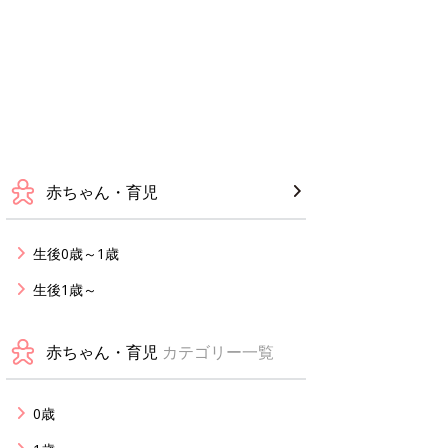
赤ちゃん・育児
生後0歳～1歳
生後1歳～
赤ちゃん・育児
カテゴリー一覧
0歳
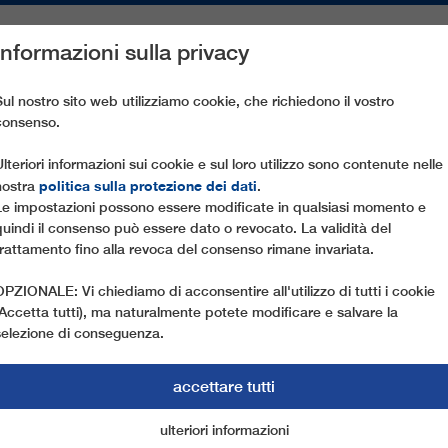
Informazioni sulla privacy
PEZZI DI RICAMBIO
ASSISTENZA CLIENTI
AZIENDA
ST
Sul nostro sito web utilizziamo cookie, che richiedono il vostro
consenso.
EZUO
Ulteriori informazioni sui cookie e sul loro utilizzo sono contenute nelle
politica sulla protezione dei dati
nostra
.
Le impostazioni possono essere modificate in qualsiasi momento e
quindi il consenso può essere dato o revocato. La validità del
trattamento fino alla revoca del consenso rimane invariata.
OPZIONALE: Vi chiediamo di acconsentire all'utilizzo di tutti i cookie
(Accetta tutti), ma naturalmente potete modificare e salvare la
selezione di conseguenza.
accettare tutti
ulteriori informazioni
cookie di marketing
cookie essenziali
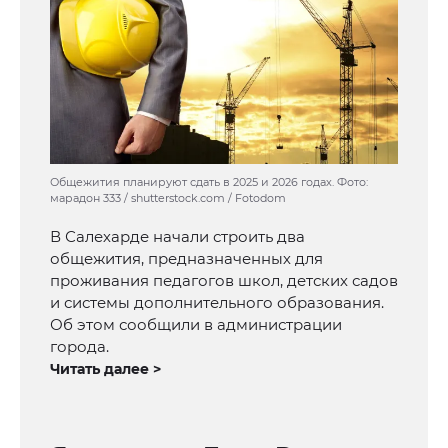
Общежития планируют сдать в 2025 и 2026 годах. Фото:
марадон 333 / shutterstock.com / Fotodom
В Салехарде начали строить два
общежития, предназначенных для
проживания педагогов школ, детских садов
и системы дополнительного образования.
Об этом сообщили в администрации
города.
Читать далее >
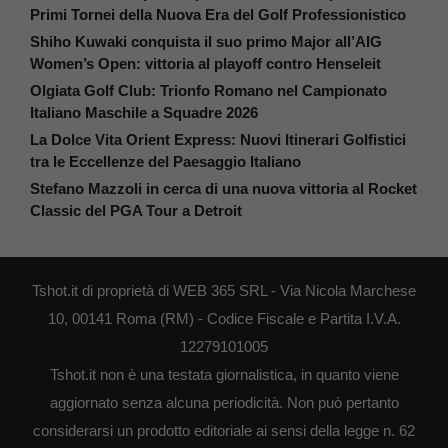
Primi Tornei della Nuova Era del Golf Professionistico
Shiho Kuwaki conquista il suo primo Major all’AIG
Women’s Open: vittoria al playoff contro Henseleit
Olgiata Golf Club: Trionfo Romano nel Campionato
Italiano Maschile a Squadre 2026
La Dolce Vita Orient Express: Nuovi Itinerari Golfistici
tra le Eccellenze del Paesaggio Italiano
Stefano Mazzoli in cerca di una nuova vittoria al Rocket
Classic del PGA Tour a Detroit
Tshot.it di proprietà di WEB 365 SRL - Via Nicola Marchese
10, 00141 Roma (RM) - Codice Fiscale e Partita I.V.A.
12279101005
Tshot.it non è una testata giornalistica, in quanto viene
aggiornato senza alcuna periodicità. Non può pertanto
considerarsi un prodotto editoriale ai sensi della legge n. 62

——

The whole listing should be printed again exactly as written, images excluded.

赤ちゃん・育児
生後0歳～1歳
生後1歳～
赤ちゃん・育児
カテゴリー一覧
0歳
Informazioni sulla privacy
PEZZI DI RICAMBIO
ASSISTENZA CLIENTI
AZIENDA
ST
Sul nostro sito web utilizziamo cookie, che richiedono il vostro
consenso.
EZUO
Ulteriori informazioni sui cookie e sul loro utilizzo sono contenute nelle
politica sulla protezione dei dati
nostra
.
Le impostazioni possono essere modificate in qualsiasi momento e
quindi il consenso può essere dato o revocato. La validità del
trattamento fino alla revoca del consenso rimane invariata.
OPZIONALE: Vi chiediamo di acconsentire all'utilizzo di tutti i cookie
(Accetta tutti), ma naturalmente potete modificare e salvare la
selezione di conseguenza.
accettare tutti
ulteriori informazioni
cookie di marketing
cookie essenziali
Общежития планируют сдать в 2025 и 2026 годах. Фото:
марадон 333 / shutterstock.com / Fotodom
В Салехарде начали строить два
общежития, предназначенных для
проживания педагогов школ, детских садов
и системы дополнительного образования.
Об этом сообщили в администрации
города.
Читать далее >
Primi Tornei della Nuova Era del Golf Professionistico
Shiho Kuwaki conquista il suo primo Major all’AIG
Women’s Open: vittoria al playoff contro Henseleit
Olgiata Golf Club: Trionfo Romano nel Campionato
Italiano Maschile a Squadre 2026
La Dolce Vita Orient Express: Nuovi Itinerari Golfistici
tra le Eccellenze del Paesaggio Italiano
Stefano Mazzoli in cerca di una nuova vittoria al Rocket
Classic del PGA Tour a Detroit
Tshot.it di proprietà di WEB 365 SRL - Via Nicola Marchese
10, 00141 Roma (RM) - Codice Fiscale e Partita I.V.A.
12279101005
Tshot.it non è una testata giornalistica, in quanto viene
aggiornato senza alcuna periodicità. Non può pertanto
considerarsi un prodotto editoriale ai sensi della legge n. 62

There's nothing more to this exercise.